Là, un système permettait l’éjection des corps indésirables. Il devenait alors très aisé de précipiter l’étrange chose, le joyau représentant le péril inconnu dans l’abîme effrayant qui sépare les systèmes solaires.

Certes, on pouvait admettre que sa présence présentait encore un risque pour les vaisseaux évoluant dans une zone proche – si l’on pouvait dire – des étoiles constituant le Centaure.

Mais de tels scrupules n’effleuraient même pas l’esprit des mutins. Ils vivaient dans la peur du saphir, dans la haine de Kraft. Ils voulaient en finir avec l’un comme avec l’autre. C’était tout.

Les sinistres amants pénétraient dans le sas lorsqu’un vacarme parvint jusqu’à eux. Il y eut des jurons, des bruits de coups, un râle d’agonisant.

Késar s’était brusquement débattu et, de ses mains formidables, avait à demi étranglé à la fois Hoor et Hak.

D’un coup de pied, il repoussait Veim. Kaami levait sur lui son poignard, mais le colosse réussissait à lui tordre le poignet et à retourner l’arme, la lui plantant dans le flanc.

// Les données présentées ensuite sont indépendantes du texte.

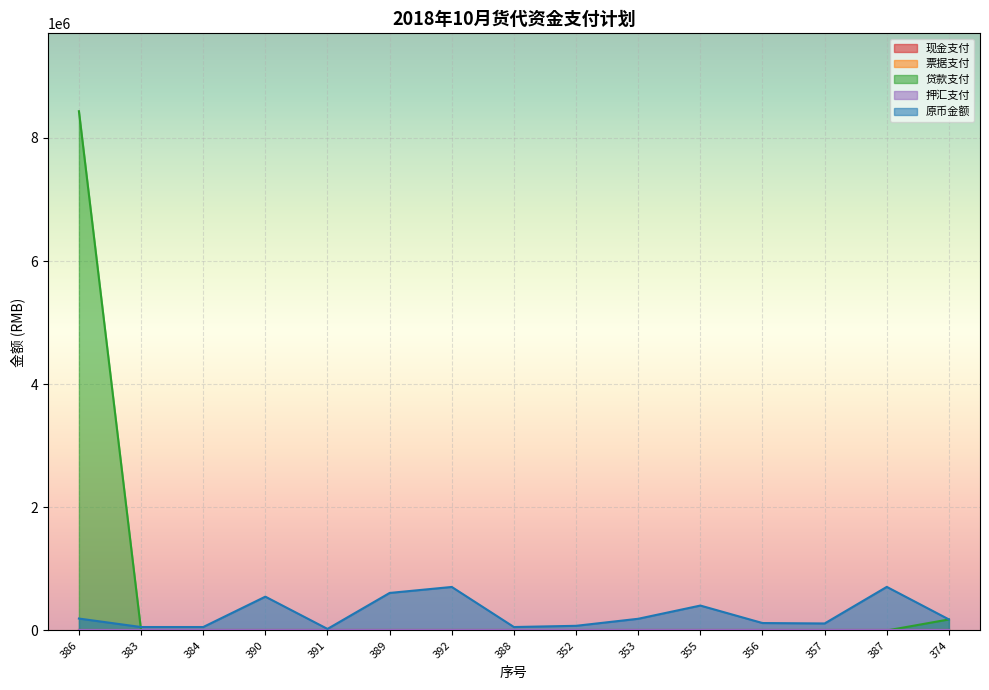

True or false: 现金支付 has a value of 0.0 at 390.

True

Il courait maintenant, comme un fou, hurlant :

— Le saphir !... Je veux le saphir !... À moi ! Pour moi !... Je serai riche !... Je serai le plus riche de la Galaxie .... À moi ! Rien qu’à moi !

Il arriva, haletant, dans le sas où Aïssé et Zamiel s’apprêtaient à lancer le fatal paquet.

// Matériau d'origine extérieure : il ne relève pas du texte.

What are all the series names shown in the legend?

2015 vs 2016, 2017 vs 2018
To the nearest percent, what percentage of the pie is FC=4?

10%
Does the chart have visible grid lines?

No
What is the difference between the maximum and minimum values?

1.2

Zamiel voulut s’interposer mais un violent uppercut l’étendit.

Aïssé avait introduit le paquet dans l’éjecteur, une sorte de large valve conçue pour faire passer jusqu’à un corps, en cas de non fonctionnement de l’appareil désintégrateur.

La brute fut sur elle, ricanant hideusement.

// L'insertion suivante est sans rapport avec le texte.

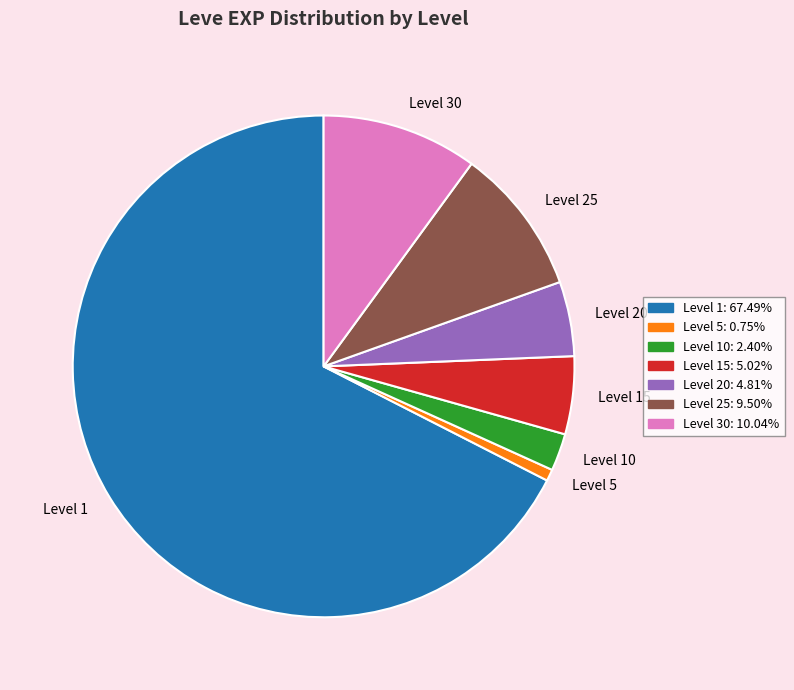

Count the number of slices in the pie.

7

Sa grosse patte s’abattit alors qu’elle actionnait le dispositif.

Il voulut la saisir. Féline, elle glissa entre ses mains, eut le geste rapide de propulsion. Il revint à la charge mais elle se déroba. Dans le mouvement, elle bascula, disparut à la suite du saphir dans un hurlement atroce.

Késar tombait. Zamiel, encore au sol, avait tiré son fulgurant. Et le feu atomique, n’étant plus désorienté par le saphir, atteignait son but, mettant un terme aux exploits du colosse sanguinaire.

Zamiel se releva, titubant, halluciné.

Il regardait l’éjecteur, maintenant clos, par-delà le cadavre de Késar,

Il n’y avait plus, à bord de l’Altaïr, ni le saphir qui avait causé la perte de tant de vais seaux spatiaux ni l’aspirant Aïssé.